Beberapa waktu terakhir, saya menghabiskan waktu saya dengan membaca buku karangan Eric Reis, The Lean Startup. Buku tersebut membahas terkait pengalaman Ries mendirikan startupnya dia, IMVU. IMVU pertama-tama didesain untuk memberikan 3D Avatar pada program obrolan daring (chat program) seperi Yahoo Messenger, MSN Messenger, ataupun AIM (AOL Instant Messenger).
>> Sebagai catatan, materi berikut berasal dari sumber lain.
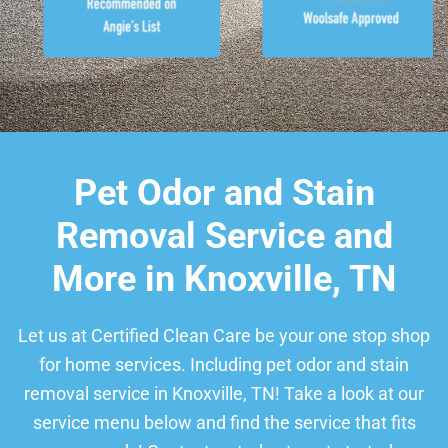
Pet Odor and Stain
Removal Service and
More in Knoxville, TN
Let us at Certified Clean Care be your one stop shop
for home services. Including pet odor and stain
removal service in Knoxville, TN! Take a look at our
service menu below and find the service that fits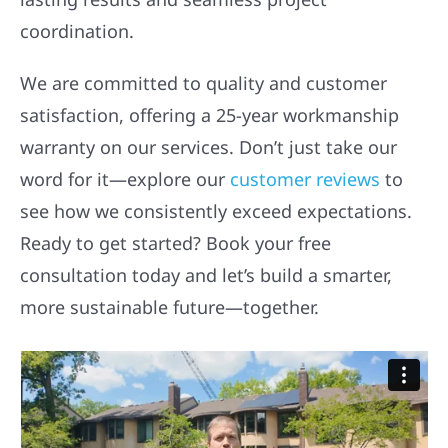
coordination.
We are committed to quality and customer
satisfaction, offering a 25-year workmanship
warranty on our services. Don’t just take our
word for it—explore our
customer reviews
to
see how we consistently exceed expectations.
Ready to get started? Book your free
consultation today and let’s build a smarter,
more sustainable future—together.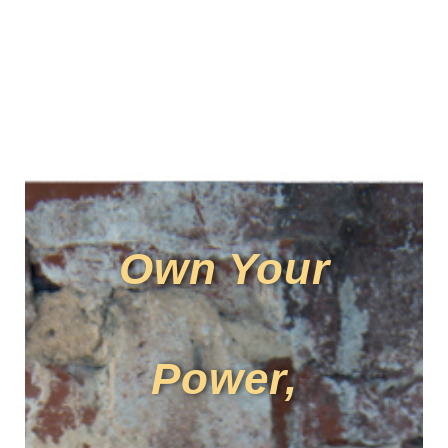
Own Your
Power,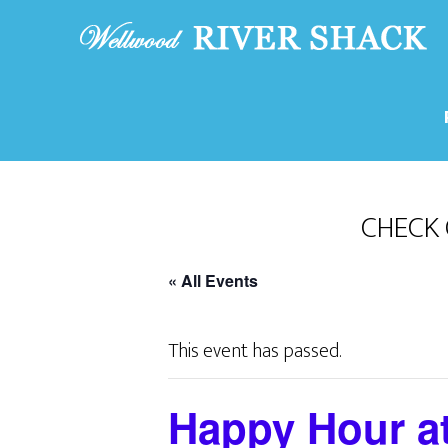
CHECK 
« All Events
This event has passed.
Happy Hour a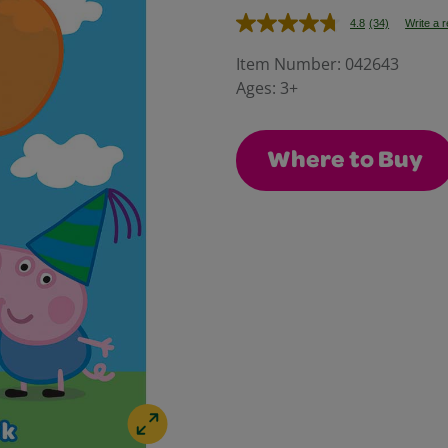
4.8
(34)
Write a 
Read
34
Reviews.
Item Number:
042643
Same
Ages:
3+
page
link.
Where to Buy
Bagi anda yang tidak tahu ketiga program tersebut, program-program tersebut mirip dengan Discord, Line, dan WhatsApp.
Tim dari Ries dan IMVU mencoba mengembangkan produk sebaik mungkin, mereka berasumsi bahwa para user tidak akan mau menambah program obrolan daring mereka (bayangkan HP anda yang sudah dipenuhi oleh WhatsApp, LINE, Telegram, Signal, apakah masih mau menambah 1 program obrolan daring lagi). Sehingga mereka mengembangkan suatu program mereka untuk dapat terintegrasi ke banyak program obrolan daring. Mereka menghabiskan enam bulan untuk launch, dan produk IMVU yang sudah didesain dengan sedemikian rupa, dengan baik/ well engineered ternyata gagal total. Bukan karena programnya sering error ataupun crash. Tetapi karena tidak ada user.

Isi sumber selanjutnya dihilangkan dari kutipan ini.